JOB => Make an exact copy of every entry.

Dataset items:
================

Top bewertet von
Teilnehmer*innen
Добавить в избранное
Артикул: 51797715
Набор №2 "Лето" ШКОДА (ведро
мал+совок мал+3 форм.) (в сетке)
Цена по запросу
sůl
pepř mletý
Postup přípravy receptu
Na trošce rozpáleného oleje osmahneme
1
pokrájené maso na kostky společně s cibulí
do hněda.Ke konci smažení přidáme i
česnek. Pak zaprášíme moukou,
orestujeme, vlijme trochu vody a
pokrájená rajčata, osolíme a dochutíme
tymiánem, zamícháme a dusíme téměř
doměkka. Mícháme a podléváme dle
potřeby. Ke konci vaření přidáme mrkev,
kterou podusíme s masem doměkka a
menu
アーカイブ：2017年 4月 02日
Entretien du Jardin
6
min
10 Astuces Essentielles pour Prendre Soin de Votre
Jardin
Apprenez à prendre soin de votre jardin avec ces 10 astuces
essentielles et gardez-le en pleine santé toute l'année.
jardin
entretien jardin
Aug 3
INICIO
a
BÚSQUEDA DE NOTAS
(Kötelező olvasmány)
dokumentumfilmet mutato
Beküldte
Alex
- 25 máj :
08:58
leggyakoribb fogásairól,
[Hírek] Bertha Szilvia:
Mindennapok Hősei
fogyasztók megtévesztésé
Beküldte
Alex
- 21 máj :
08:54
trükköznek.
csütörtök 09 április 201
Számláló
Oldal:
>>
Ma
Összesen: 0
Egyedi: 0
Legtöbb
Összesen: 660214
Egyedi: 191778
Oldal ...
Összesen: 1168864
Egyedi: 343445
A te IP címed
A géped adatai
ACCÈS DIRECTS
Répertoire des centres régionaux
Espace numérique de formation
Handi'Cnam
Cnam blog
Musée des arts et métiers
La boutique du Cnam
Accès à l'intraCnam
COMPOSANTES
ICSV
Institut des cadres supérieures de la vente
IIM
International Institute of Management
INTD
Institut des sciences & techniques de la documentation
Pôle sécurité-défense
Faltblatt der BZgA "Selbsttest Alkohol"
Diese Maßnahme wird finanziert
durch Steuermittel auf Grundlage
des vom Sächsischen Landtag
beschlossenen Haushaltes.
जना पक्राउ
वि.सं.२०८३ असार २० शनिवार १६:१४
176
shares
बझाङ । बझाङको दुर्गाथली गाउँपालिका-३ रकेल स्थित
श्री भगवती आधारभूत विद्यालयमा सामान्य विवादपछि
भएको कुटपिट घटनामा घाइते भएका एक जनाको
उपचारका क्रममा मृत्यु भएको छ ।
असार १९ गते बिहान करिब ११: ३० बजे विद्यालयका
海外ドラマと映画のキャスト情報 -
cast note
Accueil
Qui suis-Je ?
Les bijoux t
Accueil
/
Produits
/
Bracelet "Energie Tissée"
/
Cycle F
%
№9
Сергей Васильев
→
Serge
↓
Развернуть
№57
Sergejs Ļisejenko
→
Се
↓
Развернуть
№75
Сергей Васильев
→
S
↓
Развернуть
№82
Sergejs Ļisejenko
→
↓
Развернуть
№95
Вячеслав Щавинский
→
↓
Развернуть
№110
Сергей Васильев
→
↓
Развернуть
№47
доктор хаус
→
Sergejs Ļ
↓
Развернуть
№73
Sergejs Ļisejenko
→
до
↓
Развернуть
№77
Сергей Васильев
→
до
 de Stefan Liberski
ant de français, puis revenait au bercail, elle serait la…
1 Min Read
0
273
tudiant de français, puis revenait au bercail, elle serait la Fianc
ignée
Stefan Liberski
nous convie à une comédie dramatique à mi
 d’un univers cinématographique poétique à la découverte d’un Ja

================

YOUR SOLUTION =>
Top bewertet von
Teilnehmer*innen
Добавить в избранное
Артикул: 51797715
Набор №2 "Лето" ШКОДА (ведро
мал+совок мал+3 форм.) (в сетке)
Цена по запросу
sůl
pepř mletý
Postup přípravy receptu
Na trošce rozpáleného oleje osmahneme
1
pokrájené maso na kostky společně s cibulí
do hněda.Ke konci smažení přidáme i
česnek. Pak zaprášíme moukou,
orestujeme, vlijme trochu vody a
pokrájená rajčata, osolíme a dochutíme
tymiánem, zamícháme a dusíme téměř
doměkka. Mícháme a podléváme dle
potřeby. Ke konci vaření přidáme mrkev,
kterou podusíme s masem doměkka a
menu
アーカイブ：2017年 4月 02日
Entretien du Jardin
6
min
10 Astuces Essentielles pour Prendre Soin de Votre
Jardin
Apprenez à prendre soin de votre jardin avec ces 10 astuces
essentielles et gardez-le en pleine santé toute l'année.
jardin
entretien jardin
Aug 3
INICIO
a
BÚSQUEDA DE NOTAS
(Kötelező olvasmány)
dokumentumfilmet mutato
Beküldte
Alex
- 25 máj :
08:58
leggyakoribb fogásairól,
[Hírek] Bertha Szilvia:
Mindennapok Hősei
fogyasztók megtévesztésé
Beküldte
Alex
- 21 máj :
08:54
trükköznek.
csütörtök 09 április 201
Számláló
Oldal:
>>
Ma
Összesen: 0
Egyedi: 0
Legtöbb
Összesen: 660214
Egyedi: 191778
Oldal ...
Összesen: 1168864
Egyedi: 343445
A te IP címed
A géped adatai
ACCÈS DIRECTS
Répertoire des centres régionaux
Espace numérique de formation
Handi'Cnam
Cnam blog
Musée des arts et métiers
La boutique du Cnam
Accès à l'intraCnam
COMPOSANTES
ICSV
Institut des cadres supérieures de la vente
IIM
International Institute of Management
INTD
Institut des sciences & techniques de la documentation
Pôle sécurité-défense
Faltblatt der BZgA "Selbsttest Alkohol"
Diese Maßnahme wird finanziert
durch Steuermittel auf Grundlage
des vom Sächsischen Landtag
beschlossenen Haushaltes.
जना पक्राउ
वि.सं.२०८३ असार २० शनिवार १६:१४
176
shares
बझाङ । बझाङको दुर्गाथली गाउँपालिका-३ रकेल स्थित
श्री भगवती आधारभूत विद्यालयमा सामान्य विवादपछि
भएको कुटपिट घटनामा घाइते भएका एक जनाको
उपचारका क्रममा मृत्यु भएको छ ।
असार १९ गते बिहान करिब ११: ३० बजे विद्यालयका
海外ドラマと映画のキャスト情報 -
cast note
Accueil
Qui suis-Je ?
Les bijoux t
Accueil
/
Produits
/
Bracelet "Energie Tissée"
/
Cycle F
%
№9
Сергей Васильев
→
Serge
↓
Развернуть
№57
Sergejs Ļisejenko
→
Се
↓
Развернуть
№75
Сергей Васильев
→
S
↓
Развернуть
№82
Sergejs Ļisejenko
→
↓
Развернуть
№95
Вячеслав Щавинский
→
↓
Развернуть
№110
Сергей Васильев
→
↓
Развернуть
№47
доктор хаус
→
Sergejs Ļ
↓
Развернуть
№73
Sergejs Ļisejenko
→
до
↓
Развернуть
№77
Сергей Васильев
→
до
 de Stefan Liberski
ant de français, puis revenait au bercail, elle serait la…
1 Min Read
0
273
tudiant de français, puis revenait au bercail, elle serait la Fianc
ignée
Stefan Liberski
nous convie à une comédie dramatique à mi
 d’un univers cinématographique poétique à la découverte d’un Ja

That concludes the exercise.